A Davis Cup squad has two singles players, a number one and a number two, and a doubles team. The three-day tie begins on Friday, with two singles (pitting the number one from one nation against the number two from the other). Saturday is doubles-only day. And on Sunday, the “reverse” singles pits the number one and number two guys from each nation against each other. A draw determines who plays the first match (or “rubber”) of a tie, and from there on a formula takes care of the rest.
I was our number one singles player, but the draw determined that France’s number one (Forget) would open the proceedings against our number two, Andre. I watched from the bench, cheering Andre on as he took care of business to put us up 1–0. I was impressed and slightly intimidated by the crowd. The place held just over seven thousand, but it was sold out, so the overall effect was of a huge, deafening crowd. My moment of reckoning was rapidly approaching; I was up next, the U.S. number one against France’s number two, Leconte.
What happened was, I froze. It was that bad. It was deer-in-the-headlights-grade paralysis. Notice that I didn’t say I “choked.” As I wrote before, there is a big difference. Freezing is worse. It prevents you from getting to that critical point where you can choke (or not).
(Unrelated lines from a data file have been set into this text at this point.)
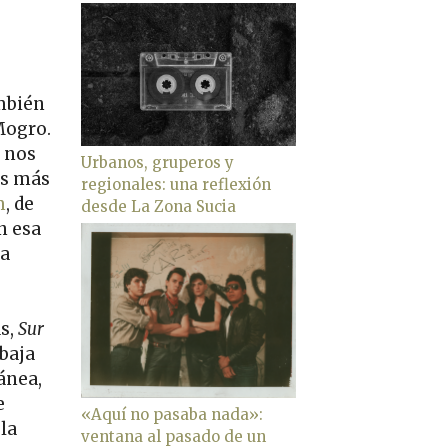
ambién
Mogro.
o nos
Urbanos, gruperos y
es más
regionales: una reflexión
m
, de
desde La Zona Sucia
en esa
ia
as,
Sur
baja
ánea,
e
«Aquí no pasaba nada»:
 la
ventana al pasado de un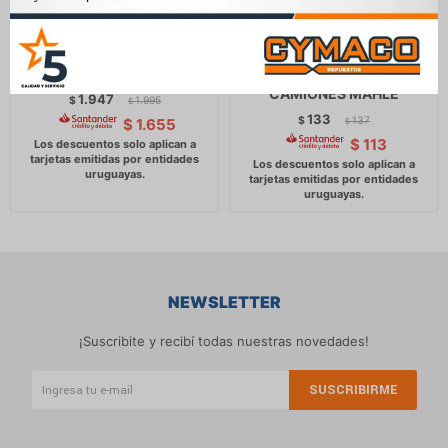
LAMPARA - XENON D1R
FILTRO ACEITE - FILTRO
P32D 35W 4300K (x1) -
SISTEMA HIDRAULICO
CAMIONES MAHLE
1.947
$
1.995
$
133
$
137
$
1.655
$
$
113
NEWSLETTER
¡Suscribite y recibí todas nuestras novedades!
SUSCRIBIRME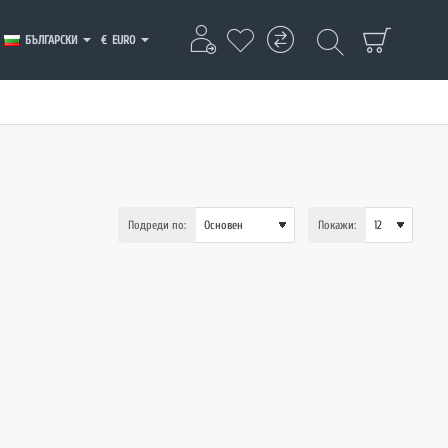
БЪЛГАРСКИ
€
EURO
Подреди по:
Покажи: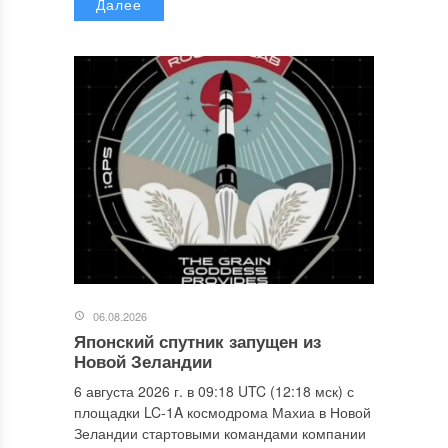
Далее
06.08.2026
Японский спутник запущен из
Новой Зеландии
6 августа 2026 г. в 09:18 UTC (12:18 мск) с
площадки LC-1A космодрома Махиа в Новой
Зеландии стартовыми командами компании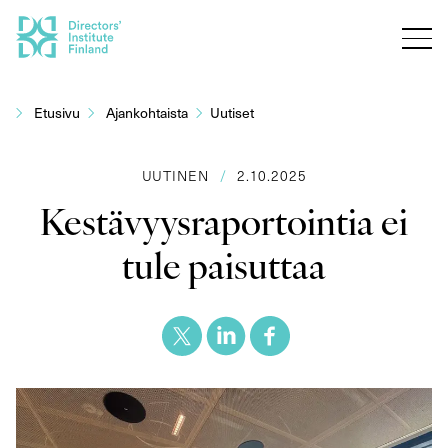
Siirry
sisältöön
Etusivu
Ajankohtaista
Uutiset
UUTINEN
/
2.10.2025
Kestävyysraportointia ei
tule paisuttaa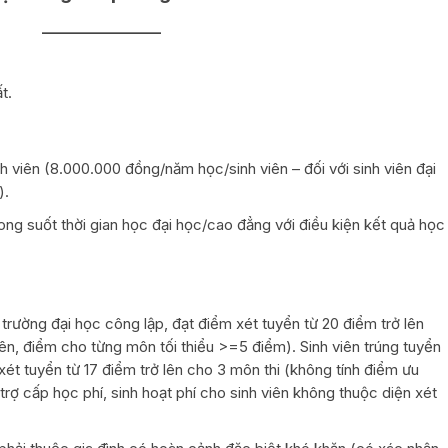
_________________
t.
ên (8.000.000 đồng/năm học/sinh viên – đối với sinh viên đại
).
suốt thời gian học đại học/cao đẳng với điều kiện kết quả học
ường đại học công lập, đạt điểm xét tuyển từ 20 điểm trở lên
iên, điểm cho từng môn tối thiểu >=5 điểm). Sinh viên trúng tuyển
ét tuyển từ 17 điểm trở lên cho 3 môn thi (không tính điểm ưu
trợ cấp học phí, sinh hoạt phí cho sinh viên không thuộc diện xét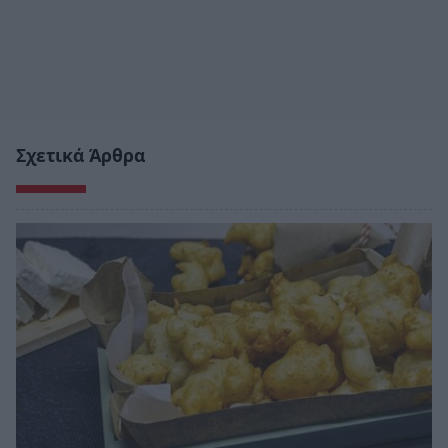
Σχετικά Άρθρα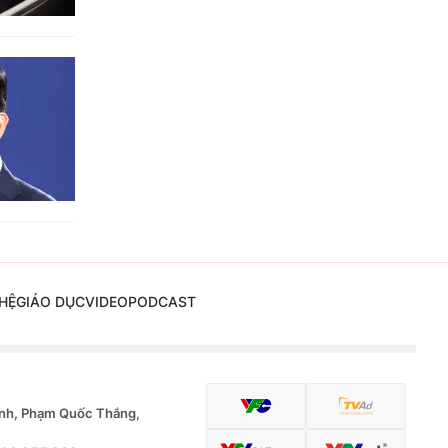
HỆ
GIÁO DỤC
VIDEO
PODCAST
nh, Phạm Quốc Thắng,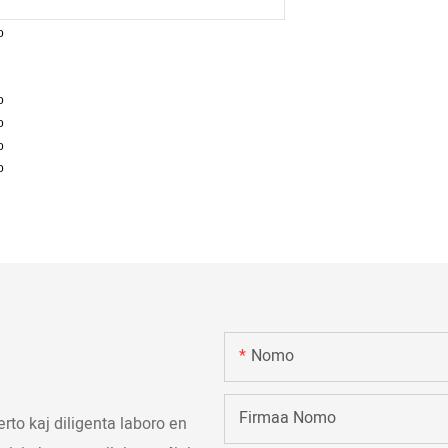
Nomo
Firmaa Nomo
rto kaj diligenta laboro en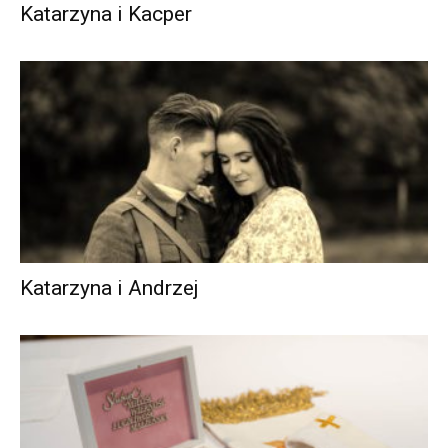
Katarzyna i Kacper
Katarzyna i Andrzej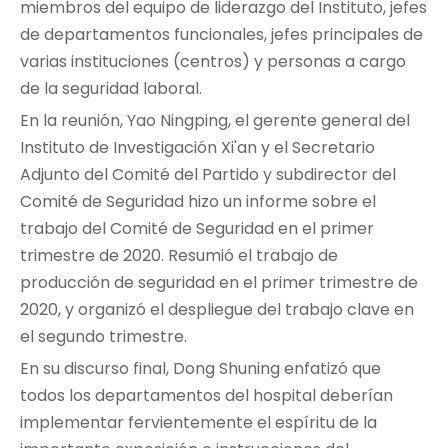
miembros del equipo de liderazgo del Instituto, jefes
de departamentos funcionales, jefes principales de
varias instituciones (centros) y personas a cargo
de la seguridad laboral.
En la reunión, Yao Ningping, el gerente general del
Instituto de Investigación Xi'an y el Secretario
Adjunto del Comité del Partido y subdirector del
Comité de Seguridad hizo un informe sobre el
trabajo del Comité de Seguridad en el primer
trimestre de 2020. Resumió el trabajo de
producción de seguridad en el primer trimestre de
2020, y organizó el despliegue del trabajo clave en
el segundo trimestre.
En su discurso final, Dong Shuning enfatizó que
todos los departamentos del hospital deberían
implementar fervientemente el espíritu de la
The score just seemed to fly by, like so many of Leconte’s winners. When I was serving, I’d stand up at the line and wait, while the crowd was going nuts. I just stood there, absorbing all the karmic energy, waiting for them to quiet down. That was a big mistake—I should have asserted greater control over the situation by walking a
way from the service notch to wait until they calmed down. That would have represented control, and playing at my pace. It was something I learned in Lyon that would come in handy in many later matches.
I lost to Leconte in straight sets and left the court shell-shocked. On Saturday, the French won the doubles to take a 2–1 lead. On the decisive final day, I faced Forget in the first singles match to keep the U.S. hopes alive. I hadn’t had enough time to process what happened on Friday, or to identify the lessons from my awful first-day experience. I gave Forget only token resistance as he clinched the Cup for France in four sets.
I felt terrible afterward. I’d been overwhelmed. For all the talk about Davis Cup being a team thing, I’d felt very lonely out there—as alone as I would ever feel on a tennis court. Sure, the other guys were right there on the bench, encouraging me. And you have your captain sitting on court with you so you can talk and get advice on changeovers. But people make too much of that. It’s not like you can hand your racket off to a teammate and say, “Hey, I’m struggling with this, how about picking up the slack?”
It was a tense and miserable week. Gus, who was my roommate on the trip, tells me that the night we lost, we went to sleep pretty early. I woke some hours later, clearly in the throes of some nightmare, and screamed—at the top of my lungs—Go USA! Then I went back to sleep. I think it was a reaction to the crowd noise during the tie. I had never been exposed to anything like that, and maybe I just needed to fight back or assert myself, even if it was just in a dream and too late to matter.
The explanation for this disaster seems simple. I was the wrong man for the job. And to this day, whenever anyone brings up that tie in Lyon, I just shrug, grin, and tell them “Wrong man for the job.” I don’t want to blame Gorman, or anyone else, but the one thing that was painfully clear by the end of the final against France was that Pete Sampras, a raw youth, was completely unprepared for the demands of Davis Cup play. He was the wrong man for the job.